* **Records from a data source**
+++

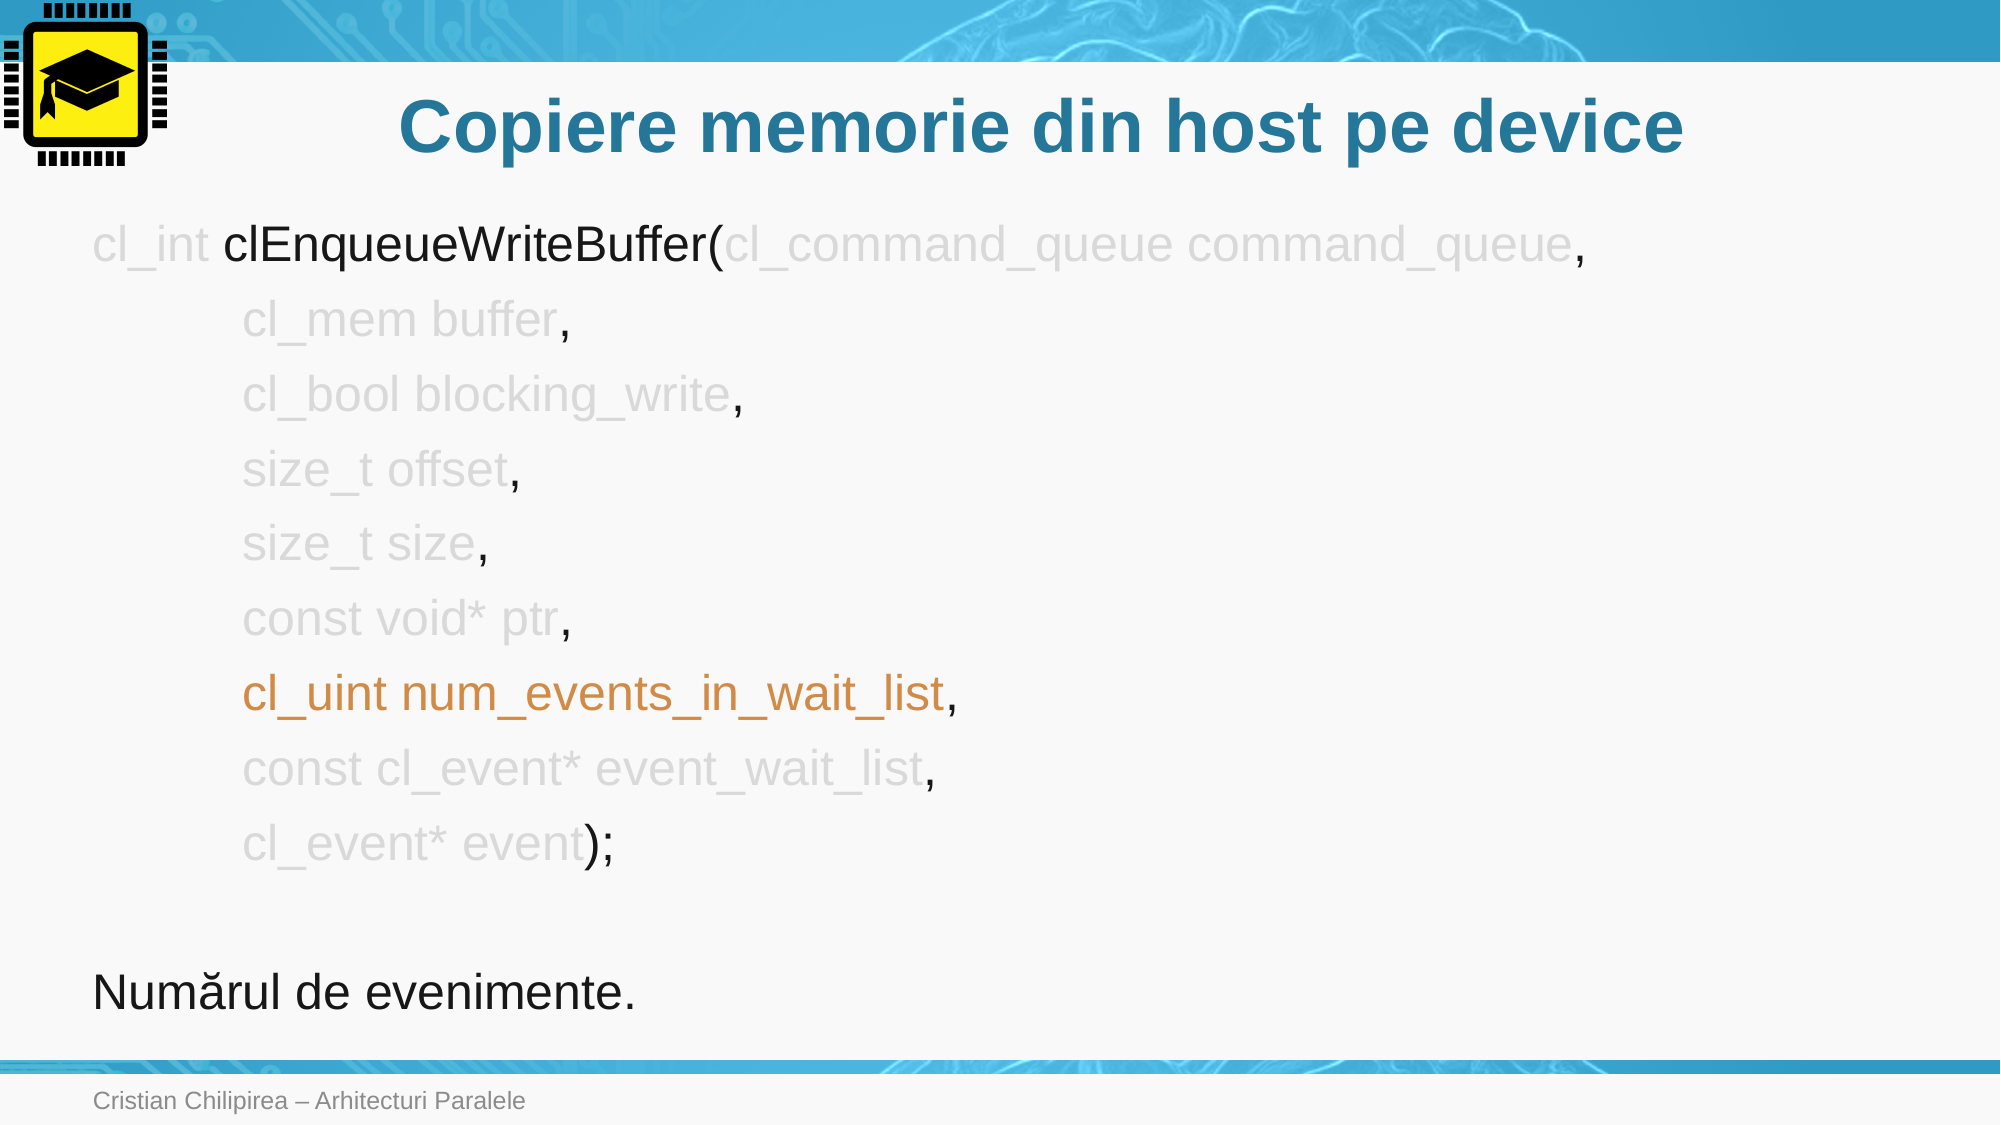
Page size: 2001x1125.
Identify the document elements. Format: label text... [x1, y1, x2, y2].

footer Cristian Chilipirea – Arhitecturi Paralele [77, 1073, 1338, 1125]
title Copiere memorie din host pe device [170, 76, 1915, 180]
list cl_int clEnqueueWriteBuffer(cl_command_queue command_queue, cl_mem buffer, cl_bool blocking_write, size_t offset, size_t size, const void* ptr, cl_uint num_events_in_wait_list, const cl_event* event_wait_list, cl_event* event); Numărul de evenimente. [77, 210, 1915, 1033]
picture [0, 1060, 2000, 1074]
picture [0, 0, 2000, 166]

+++

* **YOUR INSTRUCTIONS**
Every entry above is to be transcribed exactly, with all pictures left out.

* **RESPONSE**
Page size: 2001x1125.
Identify the document elements. Format: label text... [x1, y1, x2, y2].

footer Cristian Chilipirea – Arhitecturi Paralele [77, 1073, 1338, 1125]
title Copiere memorie din host pe device [170, 76, 1915, 180]
list cl_int clEnqueueWriteBuffer(cl_command_queue command_queue, cl_mem buffer, cl_bool blocking_write, size_t offset, size_t size, const void* ptr, cl_uint num_events_in_wait_list, const cl_event* event_wait_list, cl_event* event); Numărul de evenimente. [77, 210, 1915, 1033]
picture [0, 1060, 2000, 1074]
picture [0, 0, 2000, 166]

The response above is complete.